How to get going in R?
In order to get going in R, you need to install it. Firstly, navigate to the R website and select download R. This will take you to the CRAN selection page – don’t be put off by this just select the mirror(1) closest to you. Download and install the base R link, and then install Rtools as well. Rtools provide a whole set of extra R libraries and is especially useful for geospatial analysis which utilise external open-source spatial libraries.
The next step (optional) is to install RStudio Desktop. Simply navigate to the download page of their website, download and install. As discussed RStudio provides a nice development environment for interacting with R and many of its tools.
For example, if you want to install an R package such as the tidyverse, simply select Tools > Install packages and enter the packages you want.
To get going, I suggest you install the following:
- tidyverse: (actually a collection of packages) for working with data,
- sf: for tidy spatial data analysis,
- mapview: for quickly plotting sf dataframes (layers) on an interactive webmap.
Awesome, this should be enough to get playing in R!
Awesome, this should be enough to get playing in R!
To conclude – Give it a go!
R is a similar programming language to Python which is slightly more mature in analysing data and statistics. It has some advantages over Python and provides Esri users more flexibility when chosing a scripting language. It is fantastic that Esri have included R and I would thoroughly recommend any GIS analysts trying it out.

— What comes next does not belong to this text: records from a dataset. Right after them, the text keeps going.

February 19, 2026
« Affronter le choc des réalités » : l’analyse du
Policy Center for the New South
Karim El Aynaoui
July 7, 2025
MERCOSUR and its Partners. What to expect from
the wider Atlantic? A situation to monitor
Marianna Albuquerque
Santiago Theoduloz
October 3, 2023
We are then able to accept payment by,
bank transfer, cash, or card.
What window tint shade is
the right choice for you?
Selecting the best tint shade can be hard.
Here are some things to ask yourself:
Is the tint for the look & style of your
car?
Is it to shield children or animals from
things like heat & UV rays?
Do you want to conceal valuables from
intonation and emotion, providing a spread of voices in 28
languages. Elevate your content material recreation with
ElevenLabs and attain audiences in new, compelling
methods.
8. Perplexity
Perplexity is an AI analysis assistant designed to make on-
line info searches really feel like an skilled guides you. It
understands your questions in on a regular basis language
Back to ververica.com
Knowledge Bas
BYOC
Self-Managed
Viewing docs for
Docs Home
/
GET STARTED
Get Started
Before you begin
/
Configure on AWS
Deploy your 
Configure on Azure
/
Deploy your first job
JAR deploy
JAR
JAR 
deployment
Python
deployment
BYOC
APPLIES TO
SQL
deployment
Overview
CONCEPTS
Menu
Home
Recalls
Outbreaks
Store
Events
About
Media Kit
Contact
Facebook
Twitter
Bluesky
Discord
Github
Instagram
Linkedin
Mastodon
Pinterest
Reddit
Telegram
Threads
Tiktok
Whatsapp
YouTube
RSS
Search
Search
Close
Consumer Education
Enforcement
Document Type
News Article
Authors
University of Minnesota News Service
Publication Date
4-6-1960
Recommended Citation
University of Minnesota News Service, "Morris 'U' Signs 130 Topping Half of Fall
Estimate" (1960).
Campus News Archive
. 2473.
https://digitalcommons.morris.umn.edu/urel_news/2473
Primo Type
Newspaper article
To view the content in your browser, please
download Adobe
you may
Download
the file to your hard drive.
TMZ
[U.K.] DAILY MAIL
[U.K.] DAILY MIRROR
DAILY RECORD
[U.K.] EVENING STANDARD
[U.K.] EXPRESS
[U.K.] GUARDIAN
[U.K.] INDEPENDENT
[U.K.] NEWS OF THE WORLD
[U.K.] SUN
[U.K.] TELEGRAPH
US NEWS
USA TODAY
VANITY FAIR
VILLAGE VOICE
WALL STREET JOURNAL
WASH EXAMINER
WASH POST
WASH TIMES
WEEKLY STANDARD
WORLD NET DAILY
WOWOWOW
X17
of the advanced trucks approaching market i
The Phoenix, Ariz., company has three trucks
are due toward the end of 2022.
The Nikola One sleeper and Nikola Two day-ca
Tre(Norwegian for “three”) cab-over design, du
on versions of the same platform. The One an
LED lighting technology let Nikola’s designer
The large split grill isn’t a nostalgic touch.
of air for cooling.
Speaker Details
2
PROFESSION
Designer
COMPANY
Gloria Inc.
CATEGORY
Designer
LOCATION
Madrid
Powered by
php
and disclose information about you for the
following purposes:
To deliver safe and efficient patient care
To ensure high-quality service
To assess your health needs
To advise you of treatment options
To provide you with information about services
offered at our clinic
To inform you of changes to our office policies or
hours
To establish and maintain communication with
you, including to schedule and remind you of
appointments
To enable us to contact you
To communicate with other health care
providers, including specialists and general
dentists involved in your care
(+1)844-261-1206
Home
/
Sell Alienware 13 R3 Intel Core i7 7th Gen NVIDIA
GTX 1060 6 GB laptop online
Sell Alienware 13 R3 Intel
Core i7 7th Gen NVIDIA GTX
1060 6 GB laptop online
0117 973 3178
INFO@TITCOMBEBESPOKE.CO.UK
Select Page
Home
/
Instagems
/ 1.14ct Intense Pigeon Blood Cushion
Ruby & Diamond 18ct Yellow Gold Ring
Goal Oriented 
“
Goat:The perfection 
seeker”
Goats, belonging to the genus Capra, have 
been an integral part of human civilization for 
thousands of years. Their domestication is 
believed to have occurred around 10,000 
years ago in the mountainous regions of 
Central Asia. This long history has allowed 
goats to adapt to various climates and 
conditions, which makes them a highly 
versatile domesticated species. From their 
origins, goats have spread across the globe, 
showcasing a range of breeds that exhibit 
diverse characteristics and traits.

A list of the key tools/people and their associated websites:
- R programming language: https://en.wikipedia.org/wiki/R_(programming_language)
- pandas: https://pandas.pydata.org/
- tidyversw: https://www.tidyverse.org/
- Hadley Wickham: http://hadley.nz/
- simple features (sf): https://r-spatial.github.io/sf/articles/sf1.html,
- tidyverse with sql: https://cran.r-project.org/web/packages/dbplyr/vignettes/dbplyr.html,
- tidyverse with spark: https://spark.rstudio.com/,
- ArcGIS video on R integration: https://www.esri.com/videos/watch?videoid=lEKx_pJIKj0,
- R website: https://www.r-project.or,
- Download R: https://www.rstudio.com/products/rstudio/download/
(1) The mirrors are a bit of a hangover from the days of low internet speeds. Today, it doesn’t really matter which mirror you select.